Kings' Artest pleads not guilty to misdemeanor charges

AUBURN, Calif. -- Sacramento Kings forward Ron Artest pleaded not guilty Thursday to misdemeanor charges stemming from a domestic dispute with his wife earlier this month.

A Placer County Superior Court judge also ordered him to stay at least 100 yards away from his wife and children until further notice.

Artest's attorney, William Portanova, entered pleas of not guilty to charges of battery and corporal injury to a spouse, false imprisonment and dissuading a witness from reporting a crime.

Artest sat in the audience section of the small courtroom among other defendants and members of the media. He spoke only when asked direct questions by Judge Francis Kearney, responding no when asked if he owned firearms and yes when asked if he understood the conditions of the restraining order.

Thomas Leupp, an attorney for Kimsha Artest, told the judge Artest's wife was not requesting a restraining order. Artest will be allowed to communicate with his family by telephone, e-mail and letter, the judge said.

"We all decided that was the right thing to do for the family," Portanova said. "That is the right thing for now."

Artest is due back in court April 5.

He was arrested March 5 at his estate in Loomis, 25 miles northeast of Sacramento. He is accused of grabbing, pushing and slapping his wife during an argument. The couple's 3-year-old daughter was home at the time.

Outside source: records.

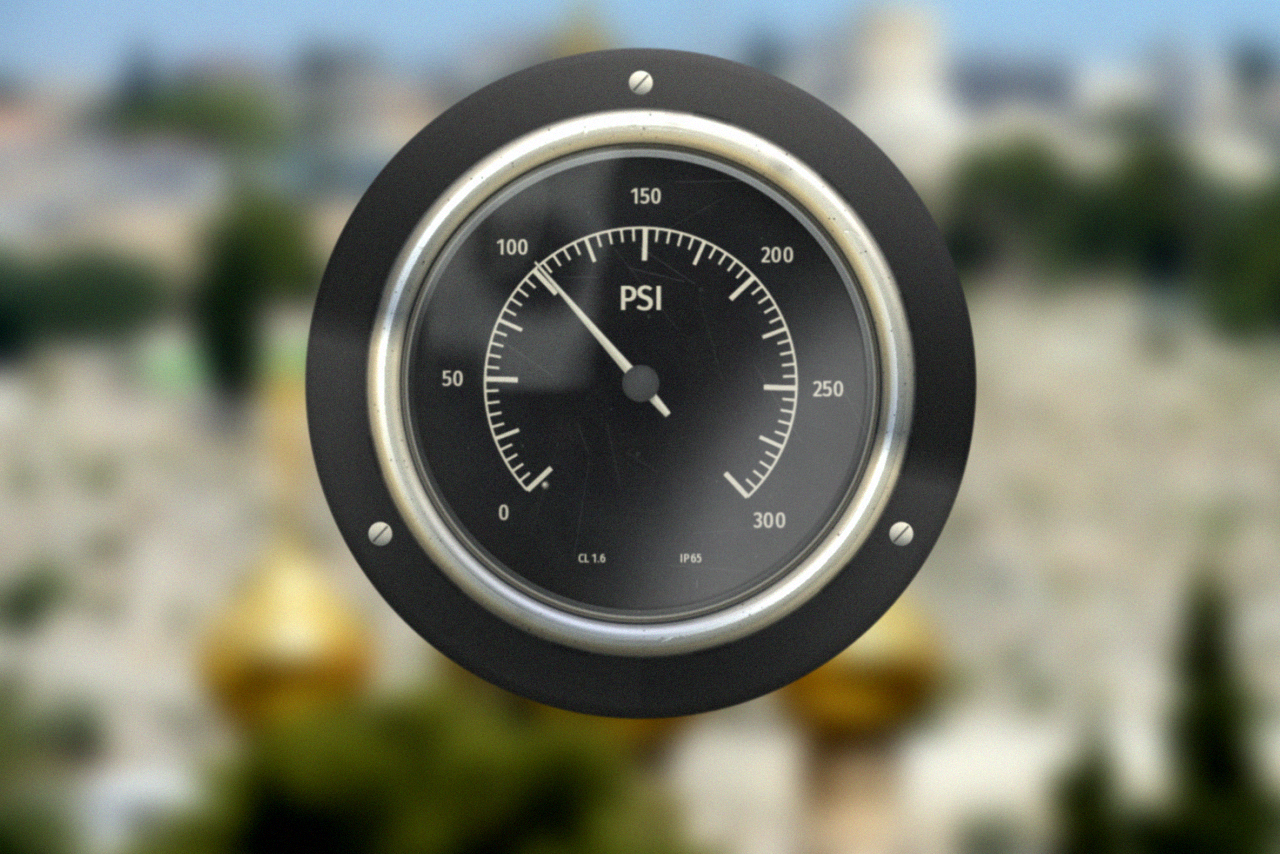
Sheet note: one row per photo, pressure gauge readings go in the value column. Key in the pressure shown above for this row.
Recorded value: 102.5 psi
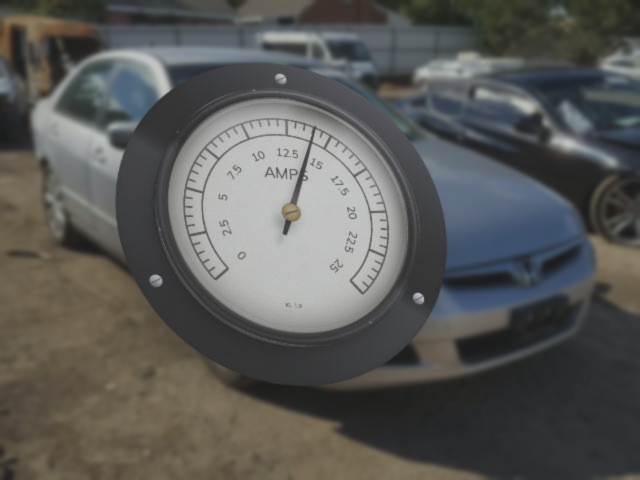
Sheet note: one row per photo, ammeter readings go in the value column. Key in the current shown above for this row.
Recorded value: 14 A
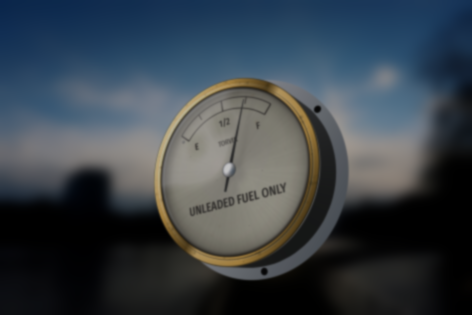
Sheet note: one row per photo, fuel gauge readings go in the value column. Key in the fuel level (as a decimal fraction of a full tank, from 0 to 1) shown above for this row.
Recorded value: 0.75
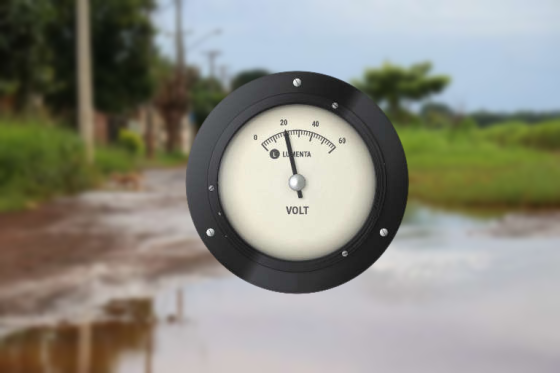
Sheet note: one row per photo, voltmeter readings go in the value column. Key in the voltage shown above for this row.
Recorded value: 20 V
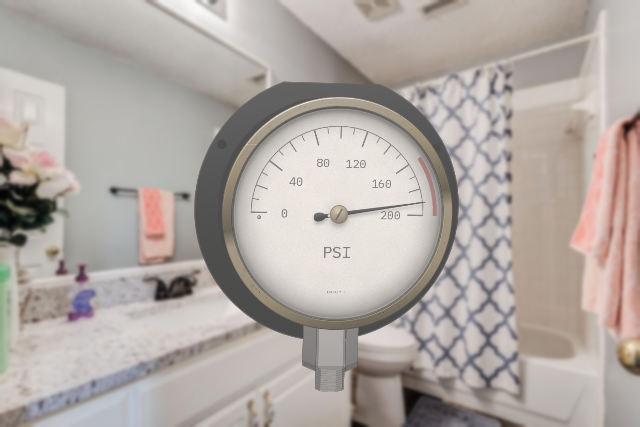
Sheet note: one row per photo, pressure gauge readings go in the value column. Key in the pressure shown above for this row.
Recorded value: 190 psi
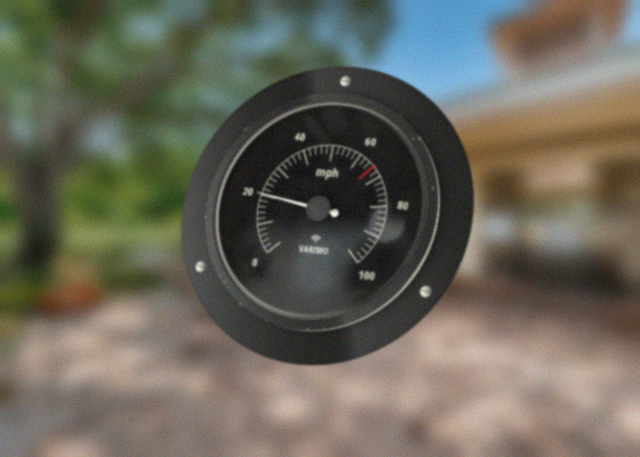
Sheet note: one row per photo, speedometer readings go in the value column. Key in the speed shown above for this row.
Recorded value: 20 mph
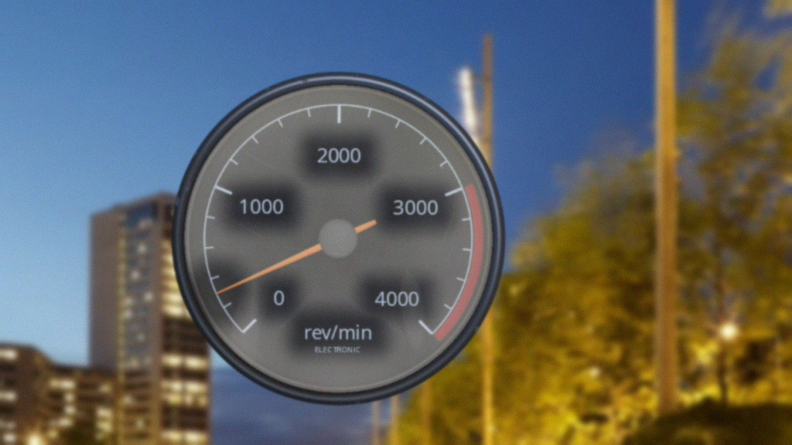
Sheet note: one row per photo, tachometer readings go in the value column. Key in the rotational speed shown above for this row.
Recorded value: 300 rpm
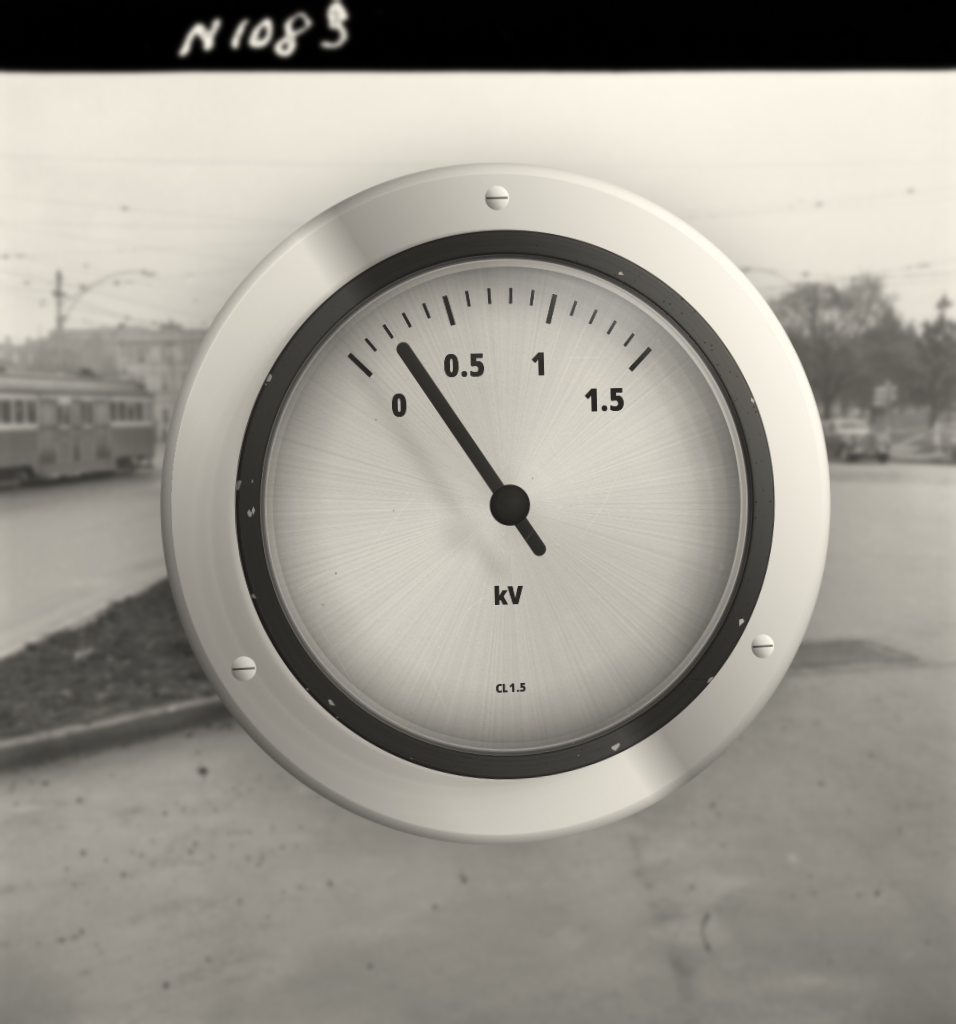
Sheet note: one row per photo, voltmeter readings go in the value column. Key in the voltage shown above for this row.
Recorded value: 0.2 kV
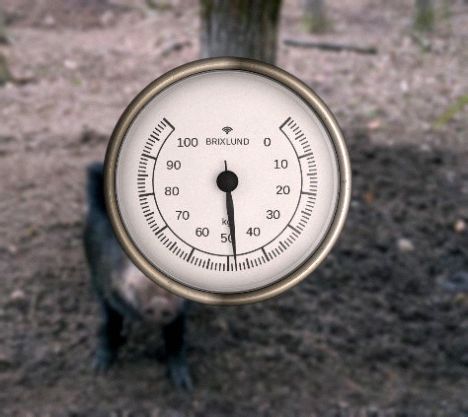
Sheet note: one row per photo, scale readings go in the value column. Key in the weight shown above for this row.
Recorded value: 48 kg
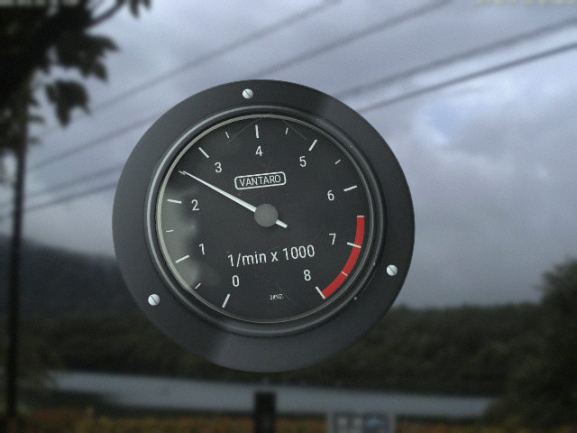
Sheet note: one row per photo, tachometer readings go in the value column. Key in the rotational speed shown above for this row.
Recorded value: 2500 rpm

He did not answer reporters' questions after Thursday's hearing. Artest planned to fly to Phoenix to join his team for Thursday night's game against the Suns, but his flight was diverted to Ontario, Calif., because of thunderstorms. Further flight delays in California led Kings president Geoff Petrie to tell Artest to head back to Sacramento.

Artest has since apologized to his family and his teammates, and he sat out two games.

Outside the courtroom, Artest, Portanova and a body guard left in a black Yukon SUV as seven protesters held signs and chanted the player should face even more charges -- for the alleged neglect of his dog.

Last month, county animal control officers seized Artest's Great Dane, Socks, because it wasn't being fed. The dog has since been released to the custody of one of his lawyers.

"He really shouldn't have animals," said Heather Ireland, a spokeswoman for the group.

Assistant District Attorney Dan Quick told the judge the county is still considering animal abuse charges.